** TASK STATEMENT **
What this exercise needs is every entry restated as written, with no pictures.

________

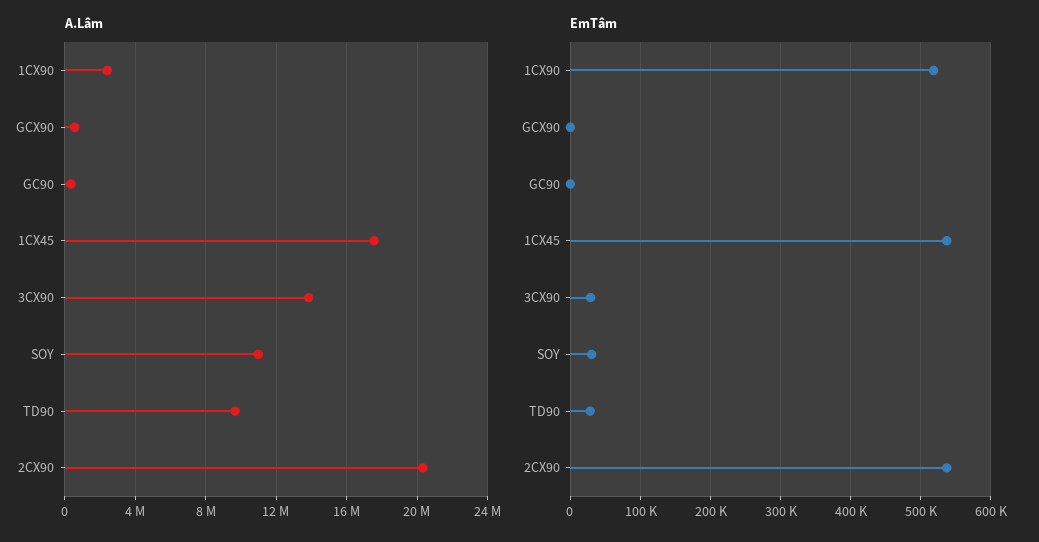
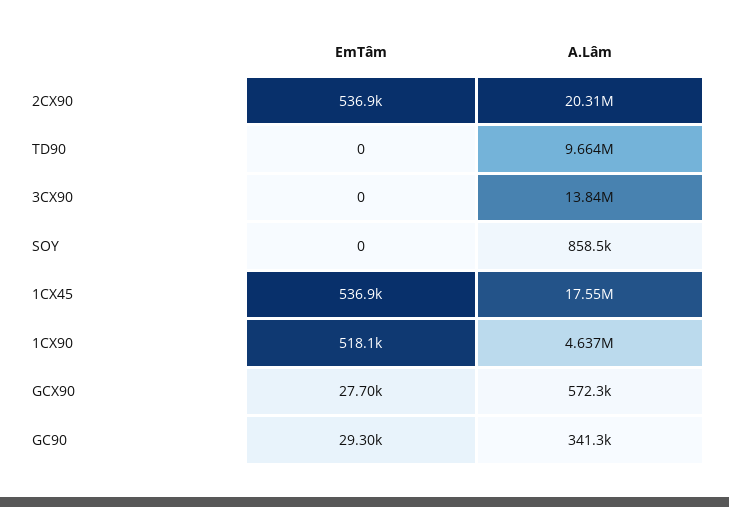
  {
    "A.Lâm": {
-     "1CX90": 2500000,
+     "1CX90": 4637000,
      "GCX90": 572300,
      "GC90": 341300,
      "1CX45": 17550000,
      "3CX90": 13840000,
-     "SOY": 11000000,
+     "SOY": 858500,
      "TD90": 9664000,
      "2CX90": 20310000
    },
    "EmTâm": {
      "1CX90": 518100,
-     "GCX90": 0,
+     "GCX90": 27700,
-     "GC90": 0,
+     "GC90": 29300,
      "1CX45": 536900,
-     "3CX90": 30000,
+     "3CX90": 0,
-     "SOY": 30000,
+     "SOY": 0,
-     "TD90": 30000,
+     "TD90": 0,
      "2CX90": 536900
    }
  }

________

** YOUR SOLUTION **
  {
    "A.Lâm": {
-     "1CX90": 2500000,
+     "1CX90": 4637000,
      "GCX90": 572300,
      "GC90": 341300,
      "1CX45": 17550000,
      "3CX90": 13840000,
-     "SOY": 11000000,
+     "SOY": 858500,
      "TD90": 9664000,
      "2CX90": 20310000
    },
    "EmTâm": {
      "1CX90": 518100,
-     "GCX90": 0,
+     "GCX90": 27700,
-     "GC90": 0,
+     "GC90": 29300,
      "1CX45": 536900,
-     "3CX90": 30000,
+     "3CX90": 0,
-     "SOY": 30000,
+     "SOY": 0,
-     "TD90": 30000,
+     "TD90": 0,
      "2CX90": 536900
    }
  }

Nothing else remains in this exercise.